O Ministro Edson Fachin, votou no dia 09/09/2021 de forma contrária ao Marco Temporal, defendendo que são fundamentais os diretos dos indígenas, entendendo que além de garantir a manutenção de uma vida digna aos índios, "a data da promulgação da Constituição de 1988 não constitui marco temporal para a aferição dos direitos possessórios indígenas, sob pena de desconsideração desses direitos enquanto direitos fundamentais, bem como de todo o arcabouço normativo-constitucional da tutela da posse indígena ao longo do tempo".
O Ministro Kássio Nunes Marques votou no dia 15/9/21 a favor da tese do Marco Temporal, defendendo que a posse indígena sobre certa terra somente deveria existir até 1988, a fim de evitar a expansão ilimitada para áreas já incorporadas ao mercado imobiliário do país.

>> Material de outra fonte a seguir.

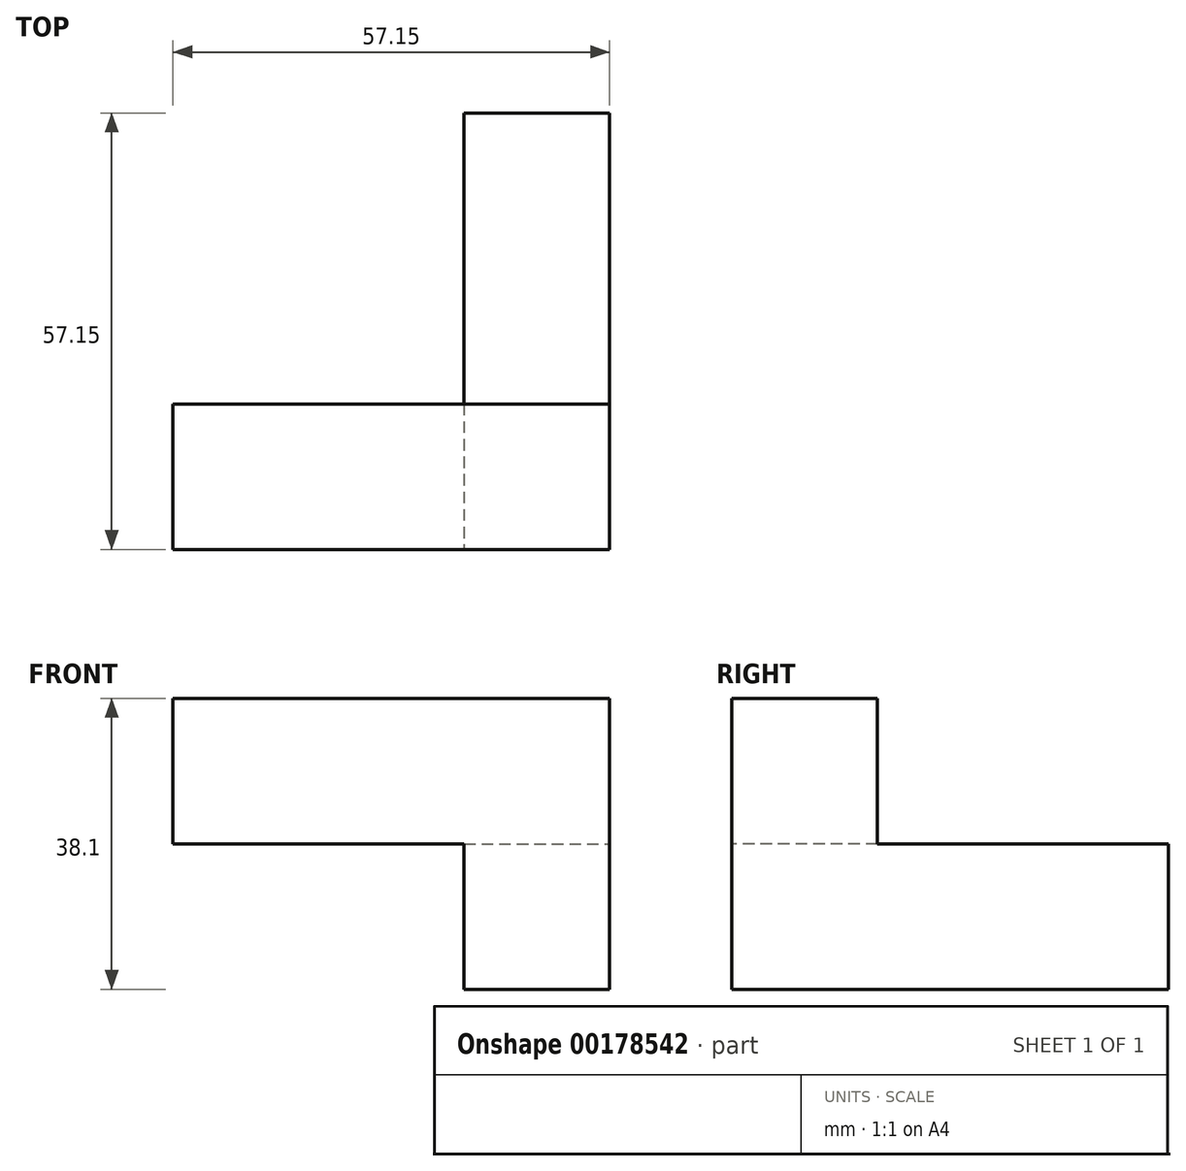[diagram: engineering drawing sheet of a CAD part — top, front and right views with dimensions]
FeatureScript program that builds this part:
annotation { "Feature Type Name" : "Feature", "Feature Type Description" : "" }
export const myFeature = defineFeature(function(context is Context, id is Id, definition is map)
    precondition{}
    {
        {
            var Q0;
            Q0=qCreatedBy(makeId("Front.planeOp"),FACE);
            var sketch = newSketch(context, id + "F0", { "sketchPlane" : qUnion([Q0])});
            skLineSegment(sketch, "E0.bottom", {"start": v(-79.96, 0) * mm, "end": v(-60.9, 0) * mm});
            skLineSegment(sketch, "E0.top", {"start": v(-79.96, 19.05) * mm, "end": v(-60.9, 19.05) * mm});
            skLineSegment(sketch, "E0.left", {"start": v(-79.96, 0) * mm, "end": v(-79.96, 19.05) * mm});
            skLineSegment(sketch, "E0.right", {"start": v(-60.9, 0) * mm, "end": v(-60.9, 19.05) * mm});
            skLineSegment(sketch, "E1.bottom", {"start": v(-60.9, 0) * mm, "end": v(-41.86, 0) * mm});
            skLineSegment(sketch, "E1.top", {"start": v(-60.9, 19.05) * mm, "end": v(-41.86, 19.05) * mm});
            skLineSegment(sketch, "E1.right", {"start": v(-41.86, 0) * mm, "end": v(-41.86, 19.05) * mm});
            skLineSegment(sketch, "E2.bottom", {"start": v(-41.86, 0) * mm, "end": v(-22.8, 0) * mm});
            skLineSegment(sketch, "E2.top", {"start": v(-41.86, 19.05) * mm, "end": v(-22.8, 19.05) * mm});
            skLineSegment(sketch, "E2.right", {"start": v(-22.8, 0) * mm, "end": v(-22.8, 19.05) * mm});
            skLineSegment(sketch, "E3.top", {"start": v(-41.86, -19.05) * mm, "end": v(-22.8, -19.05) * mm});
            skLineSegment(sketch, "E3.left", {"start": v(-41.86, 0) * mm, "end": v(-41.86, -19.05) * mm});
            skLineSegment(sketch, "E3.right", {"start": v(-22.8, 0) * mm, "end": v(-22.8, -19.05) * mm});
            skSolve(sketch);
        }
        {
            var Q0;
            Q0=makeQuery(id+"F0.imprint","IMPRINT",FACE,{"disambiguationData":[TD([[makeQuery(id+"F0.imprint","IMPRINT",EDGE,{"derivedFrom":sQuery(id+"F0.wireOp",EDGE,"E0.bottom")}),1.0]])]});
            extrude(context, id + "F1", {"entities" : qUnion([Q0]), "oppositeDirection" : true, "depth" : 19.05 * mm});
        }
        {
            var Q0;
            Q0=makeQuery(id+"F0.imprint","IMPRINT",FACE,{"disambiguationData":[TD([[makeQuery(id+"F0.imprint","IMPRINT",EDGE,{"derivedFrom":sQuery(id+"F0.wireOp",EDGE,"E1.bottom")}),1.0]])]});
            extrude(context, id + "F2", {"entities" : qUnion([Q0]), "operationType" : NewBodyOperationType.ADD, "oppositeDirection" : true, "depth" : 19.05 * mm});
        }
        {
            var Q0;
            Q0=makeQuery(id+"F0.imprint","IMPRINT",FACE,{"disambiguationData":[TD([[makeQuery(id+"F0.imprint","IMPRINT",EDGE,{"derivedFrom":sQuery(id+"F0.wireOp",EDGE,"E2.top")}),-1.0]])]});
            extrude(context, id + "F3", {"entities" : qUnion([Q0]), "operationType" : NewBodyOperationType.ADD, "oppositeDirection" : true, "depth" : 19.05 * mm});
        }
        {
            var Q0;
            Q0=makeQuery(id+"F0.imprint","IMPRINT",FACE,{"disambiguationData":[TD([[makeQuery(id+"F0.imprint","IMPRINT",EDGE,{"derivedFrom":sQuery(id+"F0.wireOp",EDGE,"E2.bottom")}),-1.0]])]});
            extrude(context, id + "F4", {"entities" : qUnion([Q0]), "operationType" : NewBodyOperationType.ADD, "oppositeDirection" : true, "depth" : 57.15 * mm});
        }
    });
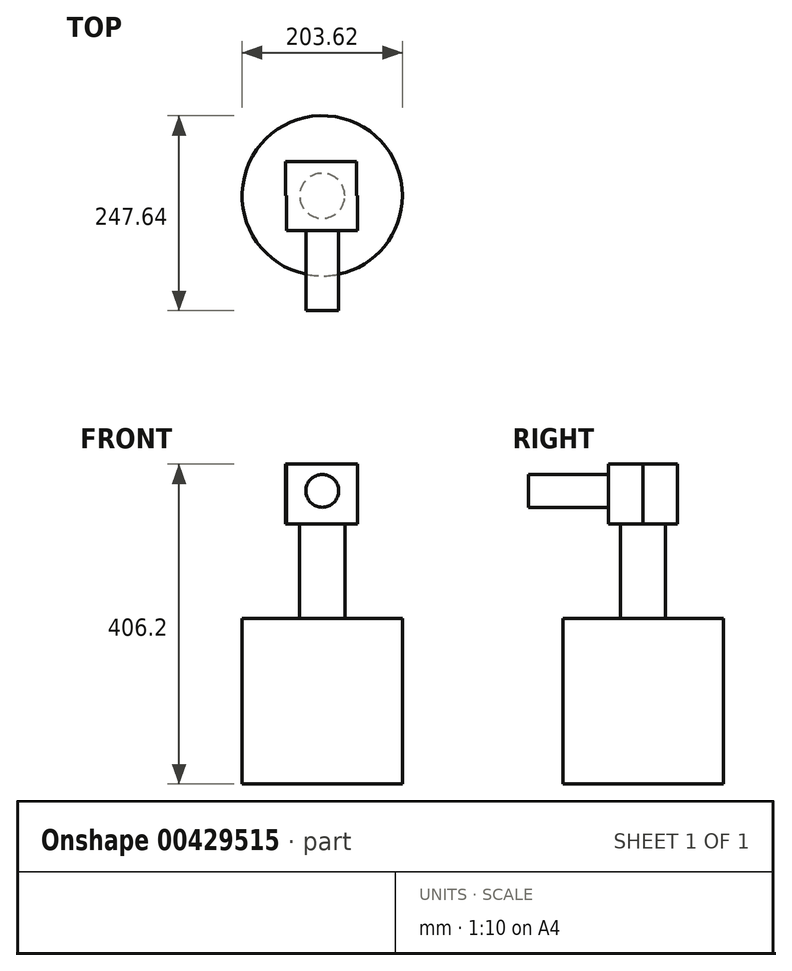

Já o Ministro Alexandre de Moraes, no dia 7/6/23 proferiu votou contra o marco temporal, defendendo a tese de que deveria haver uma conciliação, em nome da segurança jurídica, os direitos dos indígenas com os produtores rurais que adquiriram as terras de boa-fé. Após o voto do ministro, André Mendonça pediu vista.
Paralelamente às discussões que envolvem o STF, a Frente Parlamentar da Agropecuária (FPA) conseguiu aprovar em caráter de urgência o PL 490/07 na Câmara dos Deputados Federais, que além de transferir do Poder Executivo ao Legislativo a competência para realizar as demarcações, estabelece a fixação do marco temporal. O PL seguiu para o Senado Federal para revisão.
De acordo com a FPA, uma pesquisa realizada pelo Instituo Pensar Agropecuária (PensarAgro), que reúne 44 entidades do setor produtivo, concluiu que se não houver o marco temporal com base na promulgação da CF/88, nós teremos um salto de 14,1% para 27% do território brasileiro considerado terra indígena, o que acarretará a queda significativa nas exportações, e claro, o cancelamento de títulos de propriedade de imóveis, cujos proprietários apenas serão indenizados pelas benfeitorias e não pela terra.
Apesar de não ser possível datar a finalização do julgamento ou da votação pelo Senado, devemos ficar atentos ao resultado que impactará significante o agronegócio nacional. O Agro não é contra os povos indígenas, ou a favor daqueles que adquiriram e adquirem propriedades por meios irregulares, o setor defende o produtor de boa-fé que através do seu suor, conquistou de forma legítima o título de sua propriedade.
A não aplicação do marco temporal, com base na promulgação da Constituição Federal de 1988, seria um grave retrocesso, afetando diretamente o agronegócio e toda a população, dado o efeito cascata que ocorrerá com a diminuição da produção agrícola e até mesmo a extinção de cidades.
A título de exemplo, no dia 28/07/2023, a FUNAI (Fundação Nacional do Índio) apresentou um estudo pretendendo a demarcação de uma área equivalente a 360.000 mil hectares, que vai do município de Vila Rica/MT, Santa Cruz do Xingu/MT e São Felix do Xingu/PA. Estima-se que aproximadamente 200 proprietários de imóveis rurais corram o risco de perder suas propriedades.
Precisamos acompanhar as votações do PL 490/07 e exigir dos nossos representantes no Congresso Nacional que defendam o direito constitucional a propriedade privada e estabeleçam o marco temporal para demarcação das terras indígenas com base na data da promulgação da Constituição Federal de 1988, ou seja, 5/10/88.